Science is clear — multitasking doesn't work. Here's what's really happening in your brain when you try to do two things at once.

Elijah De CalmerApril 8, 20253 min read

You're on a video call while answering emails while glancing at your phone. You feel busy. You feel productive. But science says you're fooling yourself.

You're Not Multitasking. You're Switch-Tasking.

True multitasking — performing two cognitive tasks simultaneously — is something the human brain simply cannot do. What we call "multitasking" is actually rapid task-switching: your brain toggling between tasks in quick succession, giving the illusion of simultaneity.

Neuroscientist Earl Miller at MIT has been studying this for years. His research shows that when people think they're multitasking, they're actually switching between tasks every few seconds. Each switch has a cost — a brief moment where your brain has to disengage from one set of rules, load a new set, and reorient.
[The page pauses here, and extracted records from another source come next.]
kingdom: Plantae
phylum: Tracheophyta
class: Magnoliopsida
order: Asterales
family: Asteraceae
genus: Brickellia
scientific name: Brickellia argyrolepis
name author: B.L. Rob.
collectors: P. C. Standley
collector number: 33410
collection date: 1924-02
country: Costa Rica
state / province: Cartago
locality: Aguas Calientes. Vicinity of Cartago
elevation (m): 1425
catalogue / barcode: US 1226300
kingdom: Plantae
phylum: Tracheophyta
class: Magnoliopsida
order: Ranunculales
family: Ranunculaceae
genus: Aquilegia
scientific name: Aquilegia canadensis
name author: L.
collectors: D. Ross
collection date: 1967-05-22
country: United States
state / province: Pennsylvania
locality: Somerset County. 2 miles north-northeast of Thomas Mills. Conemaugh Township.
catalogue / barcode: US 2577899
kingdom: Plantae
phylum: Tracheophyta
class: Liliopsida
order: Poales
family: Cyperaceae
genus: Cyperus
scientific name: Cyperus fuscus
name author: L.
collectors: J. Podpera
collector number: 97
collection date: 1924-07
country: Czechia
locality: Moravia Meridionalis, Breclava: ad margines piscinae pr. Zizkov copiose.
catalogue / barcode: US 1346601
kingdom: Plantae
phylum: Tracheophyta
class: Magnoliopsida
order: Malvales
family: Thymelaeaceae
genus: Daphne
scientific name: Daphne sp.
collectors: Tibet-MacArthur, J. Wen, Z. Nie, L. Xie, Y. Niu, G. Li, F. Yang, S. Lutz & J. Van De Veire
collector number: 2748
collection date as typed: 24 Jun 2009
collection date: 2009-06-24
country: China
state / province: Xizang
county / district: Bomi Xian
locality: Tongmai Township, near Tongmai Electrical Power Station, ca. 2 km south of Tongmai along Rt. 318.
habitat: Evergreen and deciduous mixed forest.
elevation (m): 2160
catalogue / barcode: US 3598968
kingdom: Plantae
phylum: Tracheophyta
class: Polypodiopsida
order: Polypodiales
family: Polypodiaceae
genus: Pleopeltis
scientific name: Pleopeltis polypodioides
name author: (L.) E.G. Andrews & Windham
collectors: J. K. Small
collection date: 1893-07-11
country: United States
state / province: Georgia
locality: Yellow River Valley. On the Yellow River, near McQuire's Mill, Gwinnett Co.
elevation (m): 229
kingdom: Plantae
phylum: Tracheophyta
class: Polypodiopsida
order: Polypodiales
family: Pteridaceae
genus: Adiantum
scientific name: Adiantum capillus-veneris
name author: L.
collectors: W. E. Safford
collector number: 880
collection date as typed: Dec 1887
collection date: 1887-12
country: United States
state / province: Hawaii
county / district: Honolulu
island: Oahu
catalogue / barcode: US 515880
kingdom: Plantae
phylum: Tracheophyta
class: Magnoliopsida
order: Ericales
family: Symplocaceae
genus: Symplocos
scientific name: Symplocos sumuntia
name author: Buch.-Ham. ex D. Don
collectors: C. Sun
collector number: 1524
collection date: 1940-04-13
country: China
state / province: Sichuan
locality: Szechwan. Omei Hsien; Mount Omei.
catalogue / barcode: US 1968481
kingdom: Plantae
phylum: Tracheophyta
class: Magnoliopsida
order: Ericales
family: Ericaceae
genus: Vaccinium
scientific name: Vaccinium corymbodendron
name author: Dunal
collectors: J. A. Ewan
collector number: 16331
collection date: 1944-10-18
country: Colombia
Those moments add up fast.

The Measurable Cost

Research from the American Psychological Association puts some numbers to it:

  • Task-switching can reduce productivity by up to 40%
  • Switching between complex tasks can cost you several tenths of a second per switch — which compounds into minutes and hours over a workday
  • People who multitask heavily perform worse on cognitive tasks, even when they're not multitasking — their baseline attention is degraded

A Stanford study found that heavy media multitaskers were worse at filtering irrelevant information, slower at switching between tasks (ironically), and had poorer working memory compared to people who focused on one thing at a time.

Why It Feels Productive

Multitasking triggers small dopamine releases each time you switch to something new. New email? Dopamine. New notification? Dopamine. New chat message? Dopamine. Your brain interprets this dopamine activity as productive engagement, but it's actually just novelty-seeking.

This is the same mechanism that makes doomscrolling feel engaging. You're not learning or accomplishing anything, but the constant novelty tricks your reward system into feeling like you are.

The Phone Is the Worst Offender

Having your phone nearby while working is the most common form of involuntary multitasking. You're trying to write a report, but your phone buzzes. You glance at it — just a quick look. But now your brain has loaded a second context. Even if you don't respond, part of your working memory is now occupied by whatever you saw.

This is why the "phone on the desk, face down" strategy doesn't work well. Your brain knows it's there. It's anticipating the next buzz. That anticipation alone is a form of multitasking.

How to Become a Single-Tasker

  1. Do one thing at a time. It sounds obvious, but actually commit to it. When you're writing, close your email. When you're in a meeting, close your laptop.

  2. Batch similar tasks. Instead of checking email throughout the day, check it at designated times. Group phone calls together. Do all your admin work in one block.

  3. Remove the temptation. Put your phone in another room during focused work. Use website blockers. Turn off notifications.

  4. Practice. If you've been a chronic multitasker, single-tasking will feel uncomfortable at first. Your brain will crave the novelty hits. Stick with it — it gets easier.